К книге
Изобретения настоящего. Роман в кризисе глобализации16 Темпоральности моря[147]
87%
16 Темпоральности моря[147]
20

Недавно по счастливой случайности мне попал в руки не самый популярный фильм Анджея Вайды Smuga cienia («Теневая полоса») 1976 года. Это экранизация повести Джозефа Конрада The Shadow-Line («Теневая черта», 1916), повести явно автобиографической. Вайда задумал фильм как скромную документальную драму, основанную на последней миссии Конрада в море. В разгар Первой мировой войны Британское правительство призвало стареющую знаменитость на службу для короткого и, надо надеяться, не слишком опасного рейда в Северное море с целью поиска немецких подводных лодок. Вылазка прошла без происшествий и, по словам капитана судна Джеймса Сазерленда, без особых успехов. Во время войны Конрад почти не писал, за исключением «Теневой черты», которая основана на воспоминаниях о его первом капитанском опыте в британском торговом флоте примерно тридцатью годами ранее. Таким образом, Вайда, по-видимому, объединил эти два эпизода – экспедицию в Северном море и первое командование, в результате чего получился сценарий, из которого капитан Сазерленд и подводные лодки исчезли вовсе.

* [Условие задачи]: Продолжите очерк о фильме Анджея Вайды «Теневая полоса» и повести Конрада, начав сразу после его последнего предложения.

* [Показанные строки]:

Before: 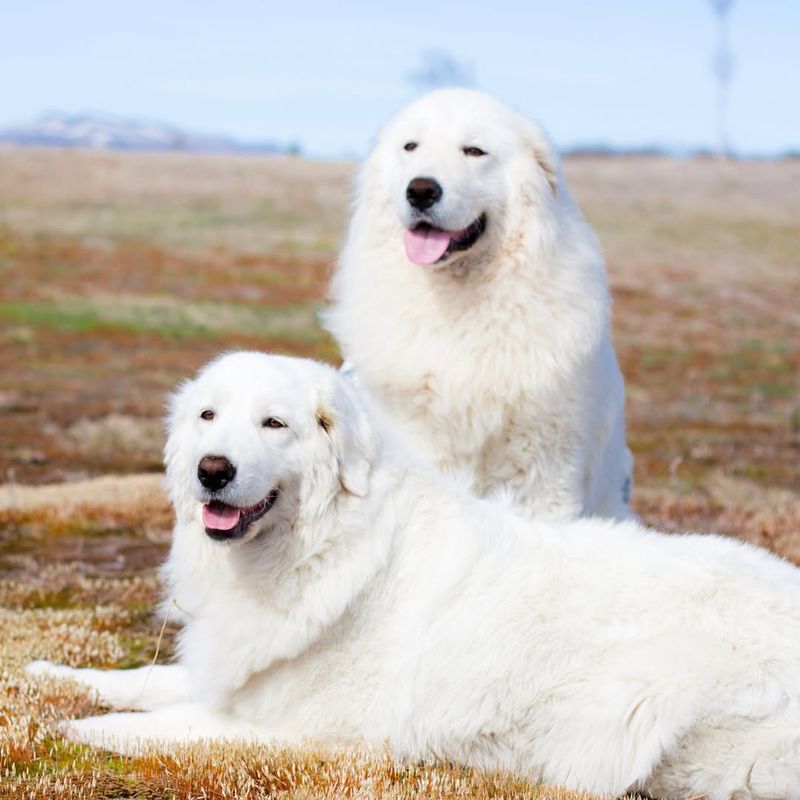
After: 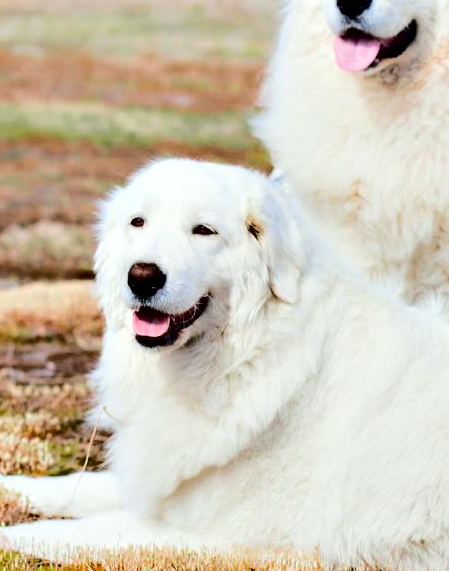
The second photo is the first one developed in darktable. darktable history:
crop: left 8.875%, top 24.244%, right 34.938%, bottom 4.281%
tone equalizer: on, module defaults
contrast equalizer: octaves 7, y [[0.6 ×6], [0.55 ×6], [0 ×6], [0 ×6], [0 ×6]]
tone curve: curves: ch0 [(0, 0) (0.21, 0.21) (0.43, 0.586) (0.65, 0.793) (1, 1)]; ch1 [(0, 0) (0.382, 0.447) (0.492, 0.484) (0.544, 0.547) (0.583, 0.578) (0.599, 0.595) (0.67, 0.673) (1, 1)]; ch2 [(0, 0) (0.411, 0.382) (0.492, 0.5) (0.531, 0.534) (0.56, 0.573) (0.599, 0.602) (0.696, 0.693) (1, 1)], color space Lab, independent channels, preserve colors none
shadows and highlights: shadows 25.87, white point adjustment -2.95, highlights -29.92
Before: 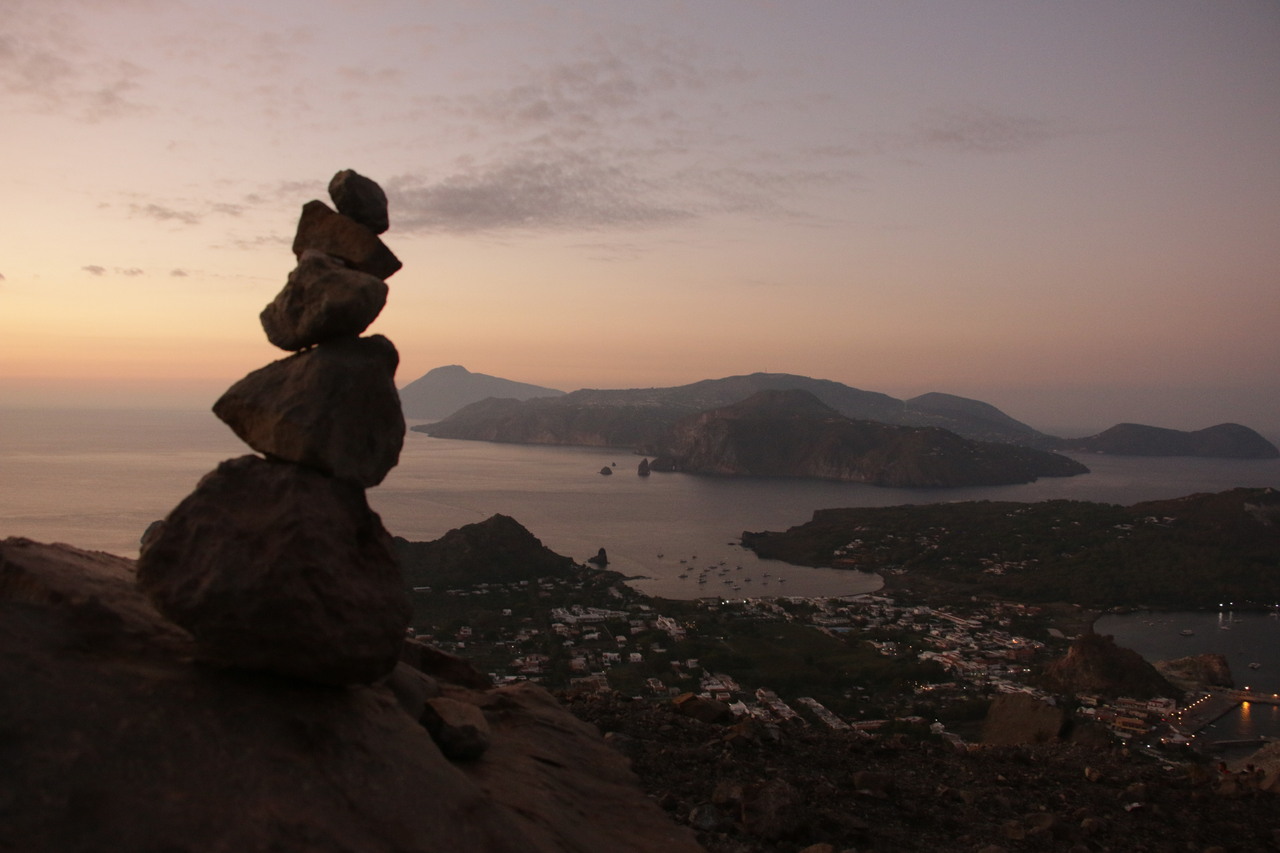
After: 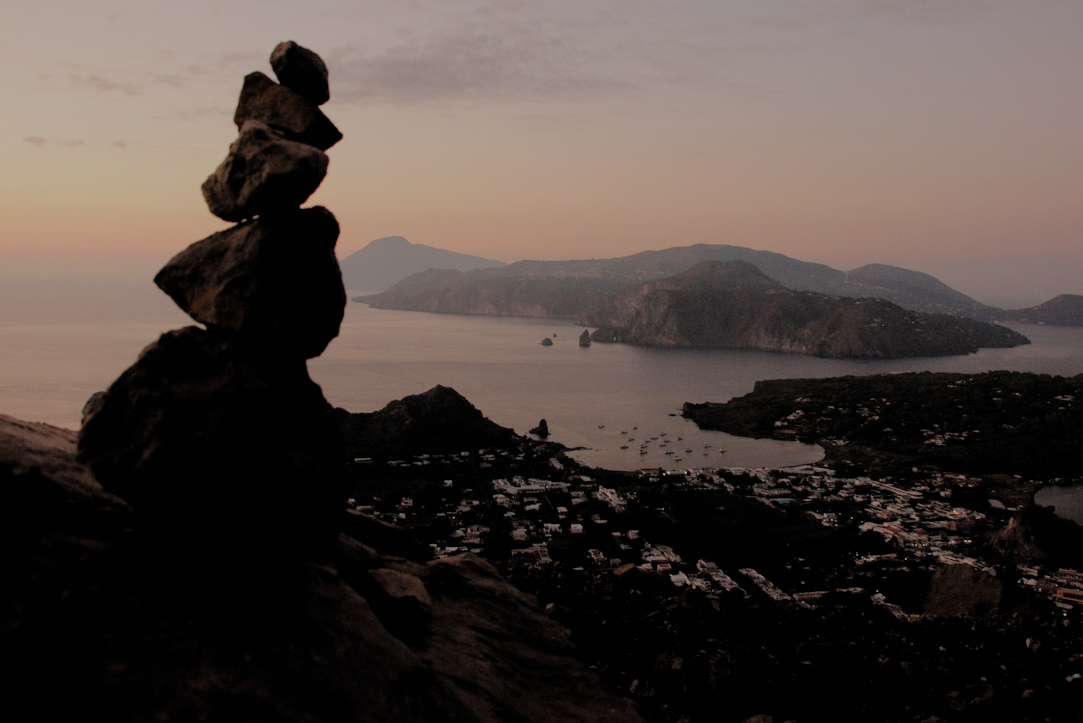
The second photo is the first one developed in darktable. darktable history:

* [Ответ]:
Фрэнк Ливис[148], вероятно, оставил бы нелестный отзыв о «Теневой черте», чья перекошенная структура вызывает не меньше вопросов, чем двойной сюжет, который порицался им в «Даниэле Деронда»[149]. Почти треть романа отдана описанию бюрократических махинаций на берегу, которые Вайда разумно сократил, но не смог полностью опустить. Эта открывающая часть книги посвящена необъяснимому решению главного героя – его имя не названо, но в нем узнается сам Конрад – отказаться от своей должности помощника на «восточном судне» и вернуться в Англию, фактически распрощавшись с карьерой. Он не говорит о причинах своего решения (acte gratuit?[150] экзистенциальный выбор?): возникают домыслы, его пытаются отговорить, множатся слухи. Суетливый гул вокруг рассчитан на то, чтобы усилить шок от неожиданного поворота, который произойдет дальше: капитан барка погиб в море, и его место предлагают главному герою, который принимает предложение так же импульсивно, как ранее решил выйти из игры.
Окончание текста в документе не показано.